### OPDRACHT 1
Geef uit de tekst over het verblijfsrecht het stuk van "Het vertrek naar" tot en met "1965 intact gebleven." woord voor woord opnieuw.
### OPDRACHT 2
Beantwoord deze vragen over de tekst over het verblijfsrecht:
(a) Op welke datum is het verblijfsrecht krachtens art. 10, tweede lid, Vw. 1965 vervallen?
(b) In welk geval ging dit verblijfsrecht van rechtswege verloren?
(c) Wat is uit het onderzoek gebleken?

### GEGEVEN TEKST
Beoordeling van het feitencomplex
Zoals gezegd beschikte betrokkene over een verblijfsrecht krachtens art. 10, tweede lid, Vw. 1965. Dit verblijfsrecht - dat bij invoering op 1 april 2001 van de Vreemdelingenwet 2000 is vervallen - kwam van rechtswege onder andere toe aan de echtgeno(o)t(e) die feitelijk behoort tot het gezin van een in Nederland wonende Nederlander. Alleen bij verbreking van de feitelijke gezinsband ging het verblijfsrecht van rechtswege verloren.
Het vertrek naar het buitenland of zelfs verplaatsing van het hoofdverblijf buiten Nederland door de houder van een verblijfsrecht krachtens art. 10, tweede lid, Vw. 1965 leidde in principe niet tot verlies van dit verblijfsrecht. Vertrek dan wel verplaatsing konden echter een indicatie vormen van een feitelijke verbreking van de huwelijkse relatie. Een en ander vormde dan ook veelal een aanleiding voor de vreemdelingendienst om een onderzoek in te stellen.
Zo ook in dit geval. Uit het onderzoek is gebleken dat van een feitelijke verbreking van de gezinsband geen sprake was. Gelet hierop is het verblijfsrecht van betrokkene krachtens art. 10, tweede lid, Vw. 1965 intact gebleven.

### FRAGMENT UIT LIJST
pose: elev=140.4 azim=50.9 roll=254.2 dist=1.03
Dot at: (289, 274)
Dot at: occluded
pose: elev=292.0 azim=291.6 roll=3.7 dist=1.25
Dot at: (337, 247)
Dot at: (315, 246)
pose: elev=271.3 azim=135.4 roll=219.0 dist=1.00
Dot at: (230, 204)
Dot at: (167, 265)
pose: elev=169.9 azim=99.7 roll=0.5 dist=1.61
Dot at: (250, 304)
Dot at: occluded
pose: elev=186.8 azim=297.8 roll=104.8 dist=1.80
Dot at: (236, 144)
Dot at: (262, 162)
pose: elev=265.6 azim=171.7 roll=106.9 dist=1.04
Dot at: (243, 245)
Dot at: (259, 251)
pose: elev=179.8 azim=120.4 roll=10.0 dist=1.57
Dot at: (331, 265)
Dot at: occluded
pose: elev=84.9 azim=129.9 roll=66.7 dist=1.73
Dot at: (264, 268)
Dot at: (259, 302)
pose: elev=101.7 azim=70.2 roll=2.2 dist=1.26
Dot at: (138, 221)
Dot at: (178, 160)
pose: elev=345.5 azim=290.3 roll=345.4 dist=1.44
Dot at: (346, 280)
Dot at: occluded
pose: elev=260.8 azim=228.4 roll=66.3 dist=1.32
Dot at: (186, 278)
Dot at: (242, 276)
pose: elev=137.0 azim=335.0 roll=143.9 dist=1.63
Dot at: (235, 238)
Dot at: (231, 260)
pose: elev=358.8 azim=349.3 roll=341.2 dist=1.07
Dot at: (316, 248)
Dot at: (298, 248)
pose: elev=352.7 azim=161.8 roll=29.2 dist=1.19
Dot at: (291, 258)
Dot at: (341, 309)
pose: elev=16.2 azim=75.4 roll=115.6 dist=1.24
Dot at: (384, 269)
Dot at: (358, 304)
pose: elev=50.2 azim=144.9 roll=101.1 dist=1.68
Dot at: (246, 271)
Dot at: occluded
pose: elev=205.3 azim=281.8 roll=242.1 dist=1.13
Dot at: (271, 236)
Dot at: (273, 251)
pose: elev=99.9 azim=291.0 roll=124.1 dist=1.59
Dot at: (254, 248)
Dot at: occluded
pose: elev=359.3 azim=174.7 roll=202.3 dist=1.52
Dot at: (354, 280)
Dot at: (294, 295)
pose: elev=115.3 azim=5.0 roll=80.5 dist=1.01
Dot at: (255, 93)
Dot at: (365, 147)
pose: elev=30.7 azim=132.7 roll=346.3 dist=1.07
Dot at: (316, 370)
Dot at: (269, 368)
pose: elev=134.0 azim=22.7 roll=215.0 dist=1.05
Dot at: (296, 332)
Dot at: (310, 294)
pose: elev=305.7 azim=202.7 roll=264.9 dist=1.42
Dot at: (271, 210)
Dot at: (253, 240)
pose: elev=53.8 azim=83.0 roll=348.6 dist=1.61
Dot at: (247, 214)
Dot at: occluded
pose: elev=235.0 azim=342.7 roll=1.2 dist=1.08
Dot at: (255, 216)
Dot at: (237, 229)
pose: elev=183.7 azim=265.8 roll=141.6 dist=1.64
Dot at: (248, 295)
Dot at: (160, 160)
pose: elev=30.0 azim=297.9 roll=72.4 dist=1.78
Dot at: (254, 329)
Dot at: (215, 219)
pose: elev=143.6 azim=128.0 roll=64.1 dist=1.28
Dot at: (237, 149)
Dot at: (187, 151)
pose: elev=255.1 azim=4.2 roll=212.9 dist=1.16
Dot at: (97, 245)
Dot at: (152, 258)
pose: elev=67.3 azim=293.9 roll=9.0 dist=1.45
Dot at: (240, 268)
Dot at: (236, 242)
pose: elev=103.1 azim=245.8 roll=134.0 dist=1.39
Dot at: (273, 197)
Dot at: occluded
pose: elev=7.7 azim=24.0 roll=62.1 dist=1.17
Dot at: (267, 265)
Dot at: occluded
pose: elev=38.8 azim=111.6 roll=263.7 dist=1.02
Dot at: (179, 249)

### VOLLEDIG ANTWOORD 1
Het vertrek naar het buitenland of zelfs verplaatsing van het hoofdverblijf buiten Nederland door de houder van een verblijfsrecht krachtens art. 10, tweede lid, Vw. 1965 leidde in principe niet tot verlies van dit verblijfsrecht. Vertrek dan wel verplaatsing konden echter een indicatie vormen van een feitelijke verbreking van de huwelijkse relatie. Een en ander vormde dan ook veelal een aanleiding voor de vreemdelingendienst om een onderzoek in te stellen.
Zo ook in dit geval. Uit het onderzoek is gebleken dat van een feitelijke verbreking van de gezinsband geen sprake was. Gelet hierop is het verblijfsrecht van betrokkene krachtens art. 10, tweede lid, Vw. 1965 intact gebleven.

### VOLLEDIG ANTWOORD 2
(a) Op 1 april 2001, bij de invoering van de Vreemdelingenwet 2000.
(b) Alleen bij verbreking van de feitelijke gezinsband.
(c) Dat er van een feitelijke verbreking van de gezinsband geen sprake was.